Problem requirements: Where the listing shows an image, skip it and output all other material unchanged.
----- Source data -----
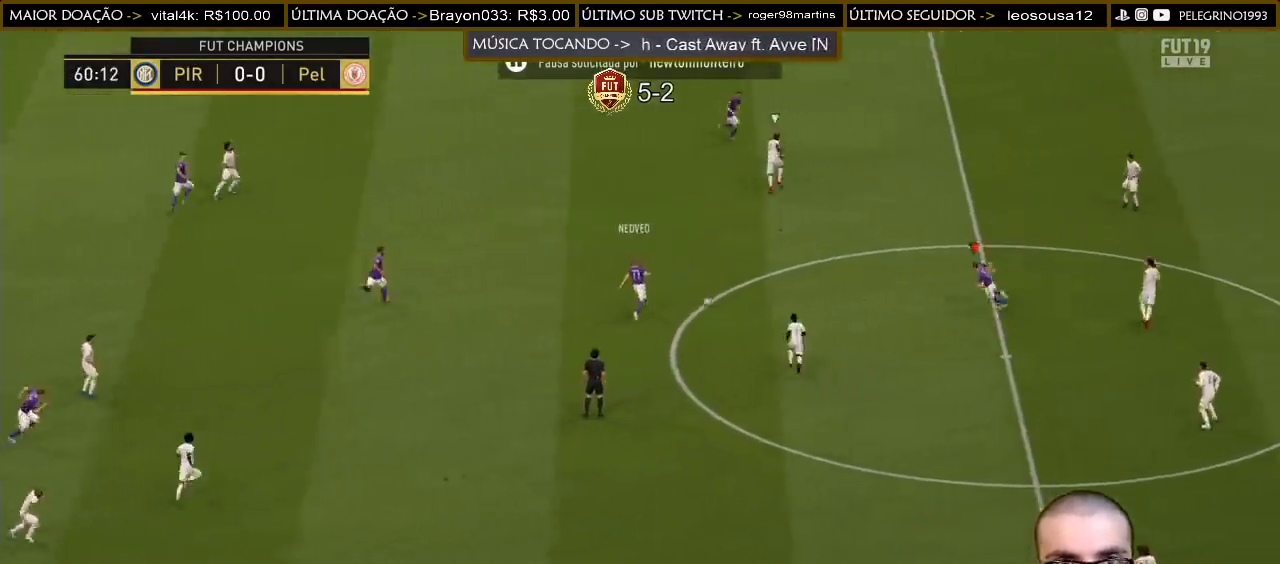
{"buttons": [], "left_stick": "up", "right_stick": "center", "events": [[167, "left_stick", "up"]]}
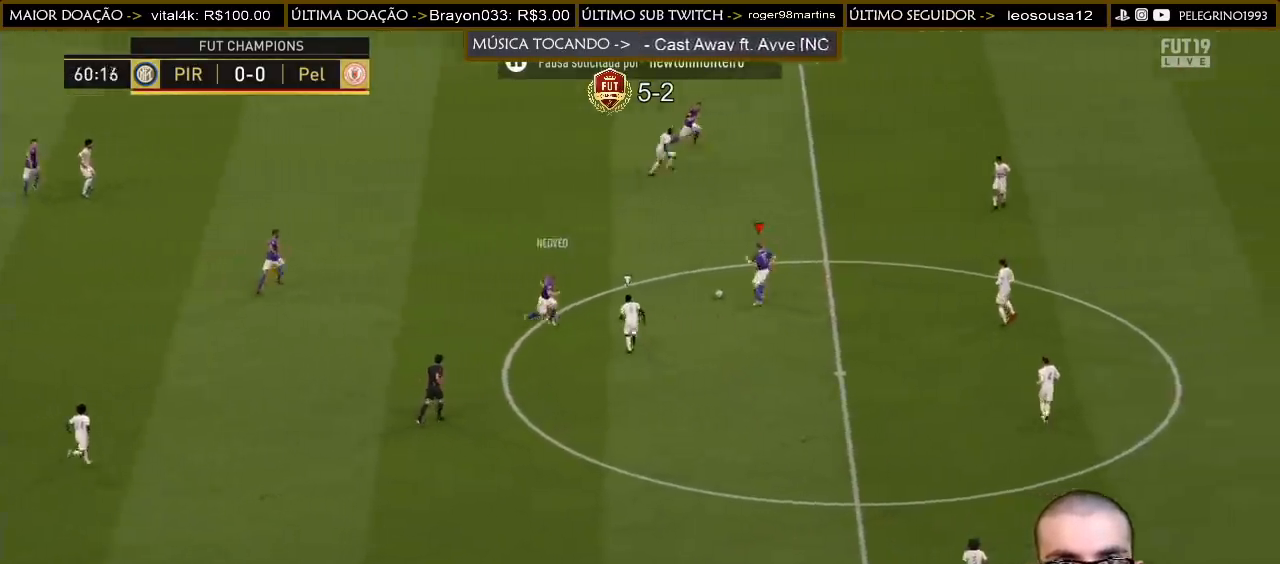
{"buttons": [], "left_stick": "right", "right_stick": "center", "events": [[267, "left_stick", "up-right"], [500, "left_stick", "right"]]}
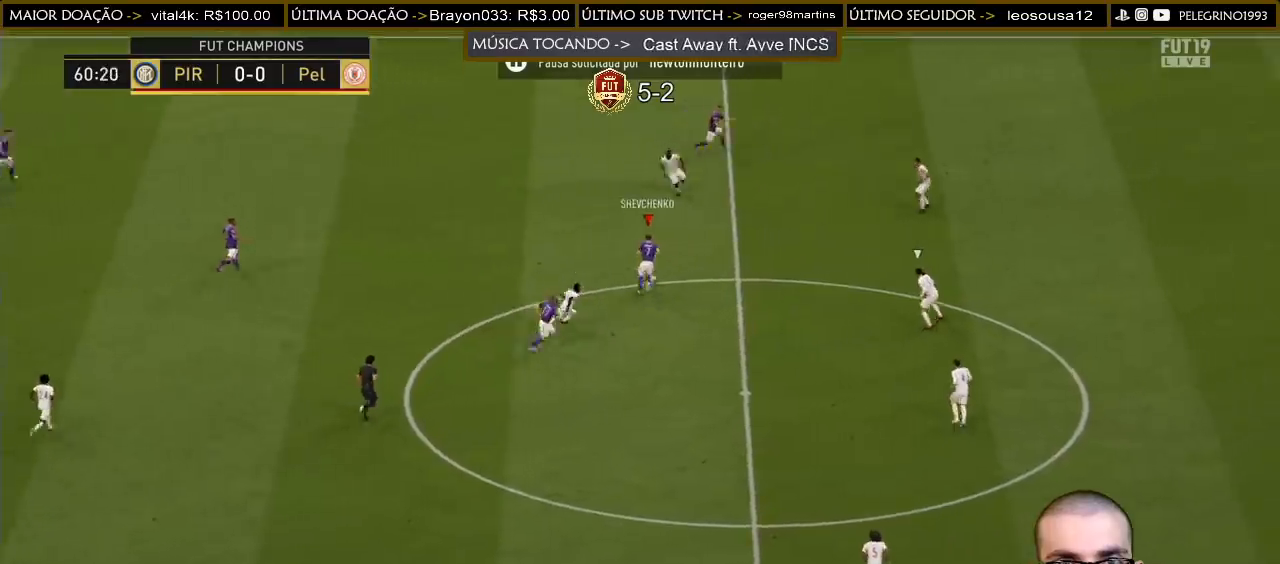
{"buttons": [], "left_stick": "right", "right_stick": "center", "events": []}
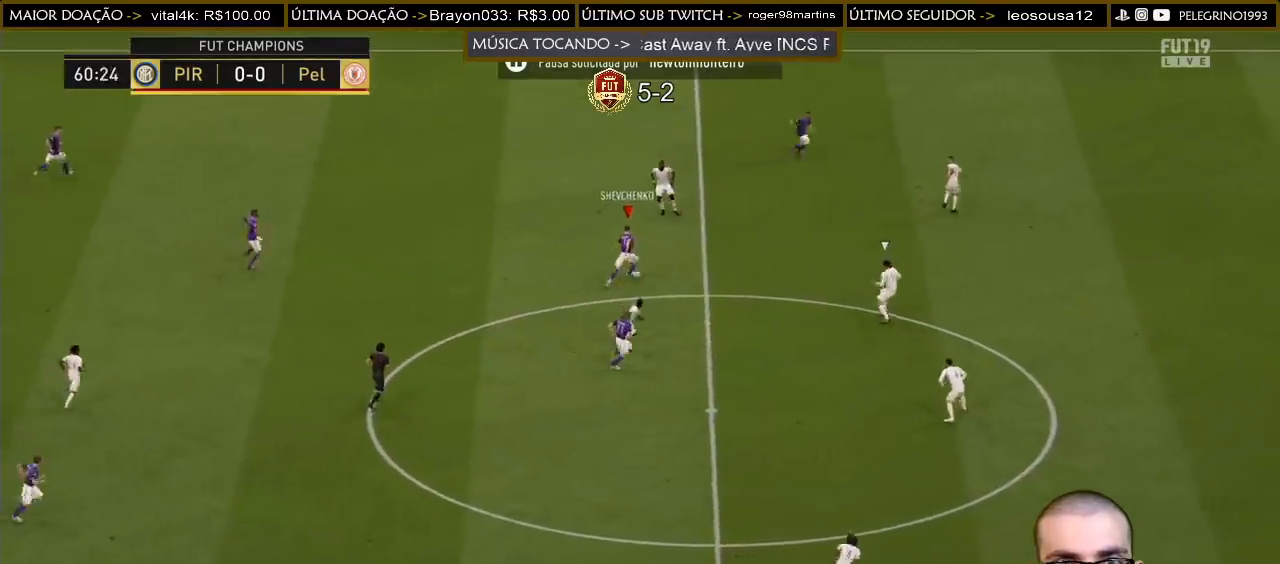
{"buttons": [], "left_stick": "right", "right_stick": "center", "events": [[67, "L1", "down"], [67, "TRIANGLE", "down"], [67, "left_stick", "up-right"], [267, "L1", "up"], [267, "TRIANGLE", "up"], [400, "left_stick", "right"]]}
-----
Worked solution:
{"buttons": [], "left_stick": "up", "right_stick": "center", "events": [[167, "left_stick", "up"]]}
{"buttons": [], "left_stick": "right", "right_stick": "center", "events": [[267, "left_stick", "up-right"], [500, "left_stick", "right"]]}
{"buttons": [], "left_stick": "right", "right_stick": "center", "events": []}
{"buttons": [], "left_stick": "right", "right_stick": "center", "events": [[67, "L1", "down"], [67, "TRIANGLE", "down"], [67, "left_stick", "up-right"], [267, "L1", "up"], [267, "TRIANGLE", "up"], [400, "left_stick", "right"]]}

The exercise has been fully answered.